Glycogen debranching enzyme (AGL) and Glycogen phosphorylase (PYG) are responsible for glycogen breakdown. We have earlier shown that AGL is a regulator of bladder tumor growth. Here we investigate the role of AGL in non-small cell lung cancers (NSCLC). Short hairpin RNA (shRNA) driven knockdown of AGL resulted in increased anchorage independent and xenograft growth of NSCLC cells. We further establish that an increase in hyaluronic acid (HA) synthesis driven by Hyaluronic Acid Synthase 2 (HAS2) is critical for anchorage independent growth of NSCLC cells with AGL loss. Using gene knockdown approach against HAS2 and by using 4-methylumbelliferone (4MU), an inhibitor of HA synthesis, we show that HA synthesis is critical for growth of NSCLC cells that have lost AGL. We further show NSCLC cells without AGL expression are dependent on RHAMM for HA signaling and growth.
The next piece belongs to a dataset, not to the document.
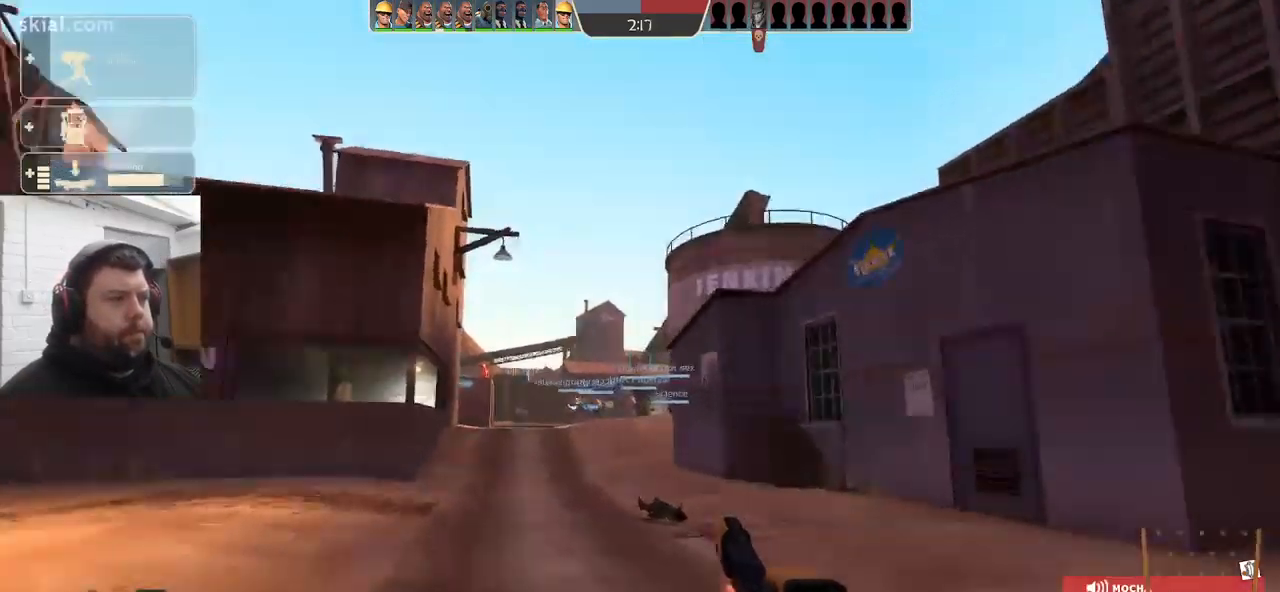
{"buttons": [], "left_stick": "up", "right_stick": "center", "events": [[100, "left_stick", "up"], [200, "left_stick", "up-right"], [250, "right_stick", "center"], [300, "right_stick", "right"], [433, "left_stick", "up"], [483, "right_stick", "center"]]}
Analysis of NSCLC patient datasets established that patients with low AGL/high HAS2 or low AGL/high RHAMM mRNA expression have poor overall survival compared to patients with high AGL/low HAS2 or high AGL/low RHAMM expression. We show for the first time that loss of AGL promotes anchorage independent growth of NSCLC cells. We further show that HAS2 driven HA synthesis and signaling via RHAMM is critical in regulating growth of these cancer cells with AGL loss. Further patients presenting with low AGL and HAS2 or RHAMM over expressing tumors might present the ideal cohort who would respond to inhibitors of HA synthesis and signaling.